Une première petite chronique.
Depuis longtemps l'idée — la nécessité plutôt — d'en finir avec les belles architectures victorieuses, les solides métaphores, le confort du déjà connu, pour imaginer les conditions d'une musique sinon inimaginable, du moins, moins "calibrée".
Ce morceau représente la première pièce d'un cycle que je me refuse donc à planifier comme tel, tant le sujet est par ailleurs rétif aux outils de la raison.

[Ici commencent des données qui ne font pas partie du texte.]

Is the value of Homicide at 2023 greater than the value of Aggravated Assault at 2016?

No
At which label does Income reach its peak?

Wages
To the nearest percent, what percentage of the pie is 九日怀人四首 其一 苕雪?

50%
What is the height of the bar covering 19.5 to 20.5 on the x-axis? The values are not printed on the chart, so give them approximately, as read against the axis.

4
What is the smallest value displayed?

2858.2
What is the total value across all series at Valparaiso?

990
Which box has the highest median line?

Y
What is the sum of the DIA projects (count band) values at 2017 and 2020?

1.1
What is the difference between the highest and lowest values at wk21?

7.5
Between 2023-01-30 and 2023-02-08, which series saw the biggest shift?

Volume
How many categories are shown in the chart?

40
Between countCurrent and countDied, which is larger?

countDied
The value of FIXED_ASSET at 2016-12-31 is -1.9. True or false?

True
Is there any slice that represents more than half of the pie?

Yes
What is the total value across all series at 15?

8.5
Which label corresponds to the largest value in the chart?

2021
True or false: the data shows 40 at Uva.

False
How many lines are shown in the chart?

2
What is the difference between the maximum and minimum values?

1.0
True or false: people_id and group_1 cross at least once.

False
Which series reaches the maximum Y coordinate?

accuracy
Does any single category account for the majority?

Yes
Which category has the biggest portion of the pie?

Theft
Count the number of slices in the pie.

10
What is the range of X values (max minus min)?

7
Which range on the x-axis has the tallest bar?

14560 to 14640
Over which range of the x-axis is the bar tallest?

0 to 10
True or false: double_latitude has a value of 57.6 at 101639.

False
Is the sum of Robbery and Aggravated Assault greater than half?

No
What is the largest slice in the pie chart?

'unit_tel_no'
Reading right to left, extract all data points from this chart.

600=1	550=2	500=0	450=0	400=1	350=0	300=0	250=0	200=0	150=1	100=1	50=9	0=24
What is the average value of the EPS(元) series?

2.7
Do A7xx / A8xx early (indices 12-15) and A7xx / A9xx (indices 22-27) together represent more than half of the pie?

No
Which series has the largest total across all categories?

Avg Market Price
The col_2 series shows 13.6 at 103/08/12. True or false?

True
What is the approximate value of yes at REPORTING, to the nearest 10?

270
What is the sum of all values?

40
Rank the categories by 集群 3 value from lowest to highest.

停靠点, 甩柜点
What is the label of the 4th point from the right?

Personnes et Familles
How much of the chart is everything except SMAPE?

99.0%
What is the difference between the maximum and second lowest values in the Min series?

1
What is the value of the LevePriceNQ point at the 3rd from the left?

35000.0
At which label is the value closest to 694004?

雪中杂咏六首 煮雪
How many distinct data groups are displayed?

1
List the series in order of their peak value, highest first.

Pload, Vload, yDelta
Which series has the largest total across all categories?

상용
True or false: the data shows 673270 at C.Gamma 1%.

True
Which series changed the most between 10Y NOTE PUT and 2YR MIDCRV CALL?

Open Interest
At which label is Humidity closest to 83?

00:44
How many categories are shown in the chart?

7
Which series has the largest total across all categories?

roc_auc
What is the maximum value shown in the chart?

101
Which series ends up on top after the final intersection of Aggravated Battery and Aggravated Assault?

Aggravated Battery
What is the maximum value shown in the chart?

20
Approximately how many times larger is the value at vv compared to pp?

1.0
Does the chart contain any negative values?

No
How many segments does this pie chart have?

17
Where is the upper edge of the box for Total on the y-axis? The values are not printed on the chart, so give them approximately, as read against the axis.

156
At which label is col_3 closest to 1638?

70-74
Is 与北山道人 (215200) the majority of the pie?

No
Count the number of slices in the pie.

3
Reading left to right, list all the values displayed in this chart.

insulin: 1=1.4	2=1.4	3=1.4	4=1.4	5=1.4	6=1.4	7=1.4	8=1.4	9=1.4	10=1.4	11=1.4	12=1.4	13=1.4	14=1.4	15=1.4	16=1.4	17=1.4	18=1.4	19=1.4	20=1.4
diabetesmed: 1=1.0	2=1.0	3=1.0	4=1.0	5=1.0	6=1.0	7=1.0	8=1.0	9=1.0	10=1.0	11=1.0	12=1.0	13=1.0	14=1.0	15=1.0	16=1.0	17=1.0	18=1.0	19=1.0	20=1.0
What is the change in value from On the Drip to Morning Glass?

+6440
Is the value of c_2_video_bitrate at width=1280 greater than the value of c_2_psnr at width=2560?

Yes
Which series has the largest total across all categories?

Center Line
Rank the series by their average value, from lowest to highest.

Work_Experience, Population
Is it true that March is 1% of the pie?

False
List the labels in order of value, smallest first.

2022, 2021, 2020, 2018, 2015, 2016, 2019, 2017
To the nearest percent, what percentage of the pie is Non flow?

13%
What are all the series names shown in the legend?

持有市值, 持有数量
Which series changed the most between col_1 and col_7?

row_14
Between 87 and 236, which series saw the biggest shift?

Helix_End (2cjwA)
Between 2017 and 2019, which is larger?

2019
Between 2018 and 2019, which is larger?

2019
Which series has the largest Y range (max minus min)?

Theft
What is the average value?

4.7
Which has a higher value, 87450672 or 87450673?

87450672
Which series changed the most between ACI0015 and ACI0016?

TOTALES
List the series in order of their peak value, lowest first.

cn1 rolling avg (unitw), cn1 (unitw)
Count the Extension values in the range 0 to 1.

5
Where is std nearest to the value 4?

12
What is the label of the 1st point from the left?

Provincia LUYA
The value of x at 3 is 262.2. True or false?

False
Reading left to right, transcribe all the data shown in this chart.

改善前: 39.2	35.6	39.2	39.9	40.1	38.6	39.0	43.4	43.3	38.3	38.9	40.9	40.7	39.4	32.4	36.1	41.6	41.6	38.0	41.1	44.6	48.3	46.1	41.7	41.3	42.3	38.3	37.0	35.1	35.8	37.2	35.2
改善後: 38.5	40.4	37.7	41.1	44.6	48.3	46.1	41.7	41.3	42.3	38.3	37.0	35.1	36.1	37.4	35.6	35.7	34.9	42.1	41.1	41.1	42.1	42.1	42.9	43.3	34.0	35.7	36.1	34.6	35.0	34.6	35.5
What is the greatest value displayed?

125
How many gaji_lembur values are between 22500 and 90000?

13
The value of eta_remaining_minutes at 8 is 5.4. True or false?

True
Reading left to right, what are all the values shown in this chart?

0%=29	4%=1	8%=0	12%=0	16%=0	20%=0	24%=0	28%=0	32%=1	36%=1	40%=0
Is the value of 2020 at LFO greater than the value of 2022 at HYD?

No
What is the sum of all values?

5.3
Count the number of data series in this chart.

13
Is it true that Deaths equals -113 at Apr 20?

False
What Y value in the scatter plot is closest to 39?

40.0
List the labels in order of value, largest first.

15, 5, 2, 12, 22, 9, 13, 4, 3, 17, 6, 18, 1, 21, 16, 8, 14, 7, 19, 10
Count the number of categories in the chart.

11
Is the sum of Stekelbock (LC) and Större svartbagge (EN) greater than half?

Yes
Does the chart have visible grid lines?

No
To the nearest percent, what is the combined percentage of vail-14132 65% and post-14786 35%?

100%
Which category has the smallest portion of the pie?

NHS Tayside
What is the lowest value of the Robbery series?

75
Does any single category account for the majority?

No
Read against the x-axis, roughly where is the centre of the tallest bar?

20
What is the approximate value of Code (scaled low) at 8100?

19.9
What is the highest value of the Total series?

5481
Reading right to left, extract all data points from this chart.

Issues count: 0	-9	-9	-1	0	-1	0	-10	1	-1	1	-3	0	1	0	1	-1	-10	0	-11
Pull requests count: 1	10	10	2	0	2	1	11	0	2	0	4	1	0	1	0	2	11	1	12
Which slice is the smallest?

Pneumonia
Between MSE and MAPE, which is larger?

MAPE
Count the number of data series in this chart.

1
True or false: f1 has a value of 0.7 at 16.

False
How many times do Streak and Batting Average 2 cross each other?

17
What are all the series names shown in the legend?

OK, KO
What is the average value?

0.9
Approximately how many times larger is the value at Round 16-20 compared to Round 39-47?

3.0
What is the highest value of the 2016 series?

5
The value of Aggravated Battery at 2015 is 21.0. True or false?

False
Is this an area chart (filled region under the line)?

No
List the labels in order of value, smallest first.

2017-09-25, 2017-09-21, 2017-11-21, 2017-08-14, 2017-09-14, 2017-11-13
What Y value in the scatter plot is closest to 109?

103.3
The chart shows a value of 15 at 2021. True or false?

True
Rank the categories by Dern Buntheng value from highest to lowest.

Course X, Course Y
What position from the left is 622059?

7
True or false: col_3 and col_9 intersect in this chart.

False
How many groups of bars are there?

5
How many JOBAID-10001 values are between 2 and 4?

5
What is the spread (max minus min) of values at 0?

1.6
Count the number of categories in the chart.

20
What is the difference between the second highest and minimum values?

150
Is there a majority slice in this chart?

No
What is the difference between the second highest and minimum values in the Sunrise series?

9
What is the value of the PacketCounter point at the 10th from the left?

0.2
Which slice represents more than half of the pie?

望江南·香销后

Les larmes — en allemand : Tränen (NdE) nous concernent tous sans exception. Elles matérialisent l'expression de nombre de nos sentiments. Nous les produisons nous-mêmes, avec nos propres corps et elles nous déterminent dans notre fragilité, ou plus exactement dans ce que nous acceptons d'en montrer.
Il s'agira donc plutôt d'une chronique en forme de dérive, sans plan et sans fondations, mêlant distanciation poétique, observation presque physiologique, dialogues et même autobiographie.
On me dira qu'il est étrange pour un compositeur mâle (ou supposé tel) de se pencher ainsi sur un sujet si traditionnellement féminin. On m'a appris tout petit qu'un homme ne pleure pas — une faille de plus dans mon éducation : je pleure très facilement et pour toutes sortes de raisons.
Difficulté de rester dans le sujet, et de ne pas glisser vers ses conséquences : ne pas parler de pleureuses, donc, mais songer à des "larmes professionnelles" — et surtout ne pas s'appesantir sur les larmes de tristesse : je leur préfère celles produites par le rire, ou celles, fluides entre toutes, émanant de la joie de retrouver enfin un être cher.
Le chant — en allemand : Gesang (NdE) promis par le dernier élément du titre est un chant "en négatif". Il m'est personnellement très difficile, très périlleux de parler en pleurant. Les larmes sont plus fortes que le discours et imposent leur propre rythme à la voix. Le parler devient alors, à travers les larmes, un chant étrange, involontaire : le timbre de la voix se modifie, son souffle se dévoile sous un jour inhabituellement sensuel, la scansion du verbe est comme conditionnée par le mètre des larmes, faisant intervenir de courts silences, le discours lui-même se prête plus volontiers à des redites, comme des refrains compulsifs.
Il s'agirait donc d'une musique purement mélodique, dont la ligne n'existerait en tant que telle qu'à travers une collection de brisures, de trous d'air, de vexations — une musique dépourvue de masque.